The bubble cone snail or inflated cone snail ( Conus bullatus ) is a snail from the family of cone snails (genus Conus ), which is common in the Indo-Pacific . It feeds on fish and other snails.

features

Conus bullatus bears a medium-sized to large, moderately firm to firm snail shell , which in adult snails reaches 4.5 to 8 cm in length. The circumference of the body is egg-shaped to narrowly egg-shaped, the outline convex, but less convex or straight at the quarter at the apex and towards the base and in the middle with almost parallel sides. The case mouth is significantly wider at the base than at the shoulder. The shoulder is almost angular to angular or slightly keeled. The thread is low, its contour concave with an apex protruding from the flat thread or straight. The protoconch consists of 3 to 3.5 whorls and has a maximum diameter of around 1 cm.
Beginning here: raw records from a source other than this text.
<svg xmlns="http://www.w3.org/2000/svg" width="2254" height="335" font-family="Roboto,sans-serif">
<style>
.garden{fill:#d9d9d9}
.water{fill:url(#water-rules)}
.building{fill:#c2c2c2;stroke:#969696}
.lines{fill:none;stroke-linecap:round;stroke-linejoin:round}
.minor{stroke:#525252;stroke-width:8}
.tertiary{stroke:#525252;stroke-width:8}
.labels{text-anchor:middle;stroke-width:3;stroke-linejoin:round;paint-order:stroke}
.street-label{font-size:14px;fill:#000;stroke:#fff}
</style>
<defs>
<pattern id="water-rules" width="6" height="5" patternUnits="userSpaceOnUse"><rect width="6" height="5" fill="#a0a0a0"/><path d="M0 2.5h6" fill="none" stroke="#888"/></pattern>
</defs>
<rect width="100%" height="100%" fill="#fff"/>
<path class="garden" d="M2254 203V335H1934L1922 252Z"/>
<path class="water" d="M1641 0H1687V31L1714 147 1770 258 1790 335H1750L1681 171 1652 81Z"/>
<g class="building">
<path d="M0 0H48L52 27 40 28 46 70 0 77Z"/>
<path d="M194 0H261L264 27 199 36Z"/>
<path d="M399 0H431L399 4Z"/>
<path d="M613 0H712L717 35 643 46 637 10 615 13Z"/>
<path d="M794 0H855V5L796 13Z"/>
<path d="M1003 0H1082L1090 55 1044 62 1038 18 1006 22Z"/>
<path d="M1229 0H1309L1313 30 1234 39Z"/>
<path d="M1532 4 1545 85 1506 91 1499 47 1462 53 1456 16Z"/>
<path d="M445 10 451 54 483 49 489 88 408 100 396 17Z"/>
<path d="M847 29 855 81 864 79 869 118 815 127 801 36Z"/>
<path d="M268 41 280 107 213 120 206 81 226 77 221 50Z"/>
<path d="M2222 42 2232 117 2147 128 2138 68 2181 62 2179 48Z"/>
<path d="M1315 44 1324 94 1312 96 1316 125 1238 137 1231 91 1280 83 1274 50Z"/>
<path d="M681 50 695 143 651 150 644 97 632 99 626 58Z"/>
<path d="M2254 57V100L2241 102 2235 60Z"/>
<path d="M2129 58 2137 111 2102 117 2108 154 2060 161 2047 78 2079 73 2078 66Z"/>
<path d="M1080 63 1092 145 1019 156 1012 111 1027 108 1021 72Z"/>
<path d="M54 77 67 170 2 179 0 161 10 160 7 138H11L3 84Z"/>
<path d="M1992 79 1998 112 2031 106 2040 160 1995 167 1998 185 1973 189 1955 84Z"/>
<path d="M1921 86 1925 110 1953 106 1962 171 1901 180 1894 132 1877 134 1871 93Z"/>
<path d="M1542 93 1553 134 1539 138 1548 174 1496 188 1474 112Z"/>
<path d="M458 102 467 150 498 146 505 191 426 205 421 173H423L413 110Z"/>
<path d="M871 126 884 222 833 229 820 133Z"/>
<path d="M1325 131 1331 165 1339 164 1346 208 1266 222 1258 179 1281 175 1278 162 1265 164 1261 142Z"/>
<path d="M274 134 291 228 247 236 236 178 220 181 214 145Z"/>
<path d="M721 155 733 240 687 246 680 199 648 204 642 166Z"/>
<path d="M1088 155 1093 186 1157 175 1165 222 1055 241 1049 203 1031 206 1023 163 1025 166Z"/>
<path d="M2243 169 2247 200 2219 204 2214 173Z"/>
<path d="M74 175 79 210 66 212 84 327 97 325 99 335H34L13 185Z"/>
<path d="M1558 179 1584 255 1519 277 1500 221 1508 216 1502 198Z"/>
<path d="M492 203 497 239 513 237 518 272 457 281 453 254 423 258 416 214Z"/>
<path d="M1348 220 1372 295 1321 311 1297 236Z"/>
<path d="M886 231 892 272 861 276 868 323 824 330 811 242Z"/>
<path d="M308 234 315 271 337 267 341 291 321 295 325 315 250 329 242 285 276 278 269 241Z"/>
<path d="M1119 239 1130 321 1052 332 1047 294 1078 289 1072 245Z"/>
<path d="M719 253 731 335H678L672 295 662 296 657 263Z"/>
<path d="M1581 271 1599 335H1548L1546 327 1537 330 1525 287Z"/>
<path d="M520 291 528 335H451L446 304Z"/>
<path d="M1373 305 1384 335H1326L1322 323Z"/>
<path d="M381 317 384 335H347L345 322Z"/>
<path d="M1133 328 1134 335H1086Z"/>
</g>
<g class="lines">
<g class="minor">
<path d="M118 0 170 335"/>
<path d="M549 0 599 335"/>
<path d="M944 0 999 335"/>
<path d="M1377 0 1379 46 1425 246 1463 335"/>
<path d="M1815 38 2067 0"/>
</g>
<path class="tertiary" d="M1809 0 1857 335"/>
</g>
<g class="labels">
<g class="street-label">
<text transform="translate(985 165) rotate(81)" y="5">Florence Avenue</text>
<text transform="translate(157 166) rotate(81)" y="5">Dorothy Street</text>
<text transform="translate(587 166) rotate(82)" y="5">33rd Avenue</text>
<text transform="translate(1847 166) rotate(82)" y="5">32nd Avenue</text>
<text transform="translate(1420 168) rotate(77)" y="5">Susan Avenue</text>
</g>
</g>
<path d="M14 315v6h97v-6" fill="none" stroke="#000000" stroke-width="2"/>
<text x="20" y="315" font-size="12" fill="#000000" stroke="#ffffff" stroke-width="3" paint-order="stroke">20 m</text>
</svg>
The first 3 to 6 whorls of the teleoconch are covered with tubercles, the later whorls are sometimes slightly keeled. The seam ramps of the Teleoconch are flat, in the later whorls they are concave with an increasing to 2 to 4 spiral grooves, which are only weakly pronounced in the last whorls. The circumference of the body has some weak, narrow, spiral grooves at the base. The basic color of the housing is white and alternating between orange and purple. The area around the body is covered with spiraling rows of orange to reddish-brown spots, lines, bars and spots that alternate irregularly with white spots, in some rows often with triangular spots. On the areas in between there is usually an incomplete to regular network of less noticeable orange to reddish-brown tent-shaped spots. Similar colored spots also form interrupted spiral stripes in the third facing away from the apex, above the middle and sometimes below the shoulder. Fine reddish-brown axially extending lines may extend from the shoulder to the base. In the form of pongo the net-like triangular spots are usually missing, but there are more conspicuous fine white axially running lines, in some individuals also orange to reddish-brown cloud patterns. The protoconch and the following two seam ramps are light red, the later seam ramps with orange to reddish-brown radial stripes and spots that often merge in the later whorls. The mouth of the case is usually beige on the edge, deeper inside yellow-orange, with the shape pongo orange-brown on the edge and deeper inside dark brown-red. The periostracum is very thin and translucent.

distribution and habitat

Conus bullatus is distributed in the Indo-Pacific from Zanzibar and Mozambique to the Marquesas and Hawaii , from the East African coast to western Thailand as a form of pongo . It occurs from the intertidal zone to a depth of 240 m, preferably below the intertidal zone up to 50 m. It lives on muddy sand, coral or mussel shill, often under dead coral skeletons outside or inside reefs.

Diet and predators

Conus bullatus' prey consists of fish and snails , which it hunts at night and harpooned with its poisonous radula teeth . However, he himself is preyed on by rays and marble cone snails ( Conus marmoreus ).

literature

  • George Washington Tryon: Manual of Conchology, structural and systematic, with illustrations of the species , vol. VI; Academy of Natural Sciences, Philadelphia 1884. C [onus] bullatus Linn., P. 87.
  • Jerry G. Walls: Cone Shells: A Synopsis of the Living Conidae TFH Publications, Neptune (New Jersey) 1979. p. 247.

Web links

Commons : Conus bullatus  - collection of images, videos and audio files

Individual evidence

  1. Jim McDowall: Cone predation. Hawaiian Shell News 22 (5), May 1974, p. 3.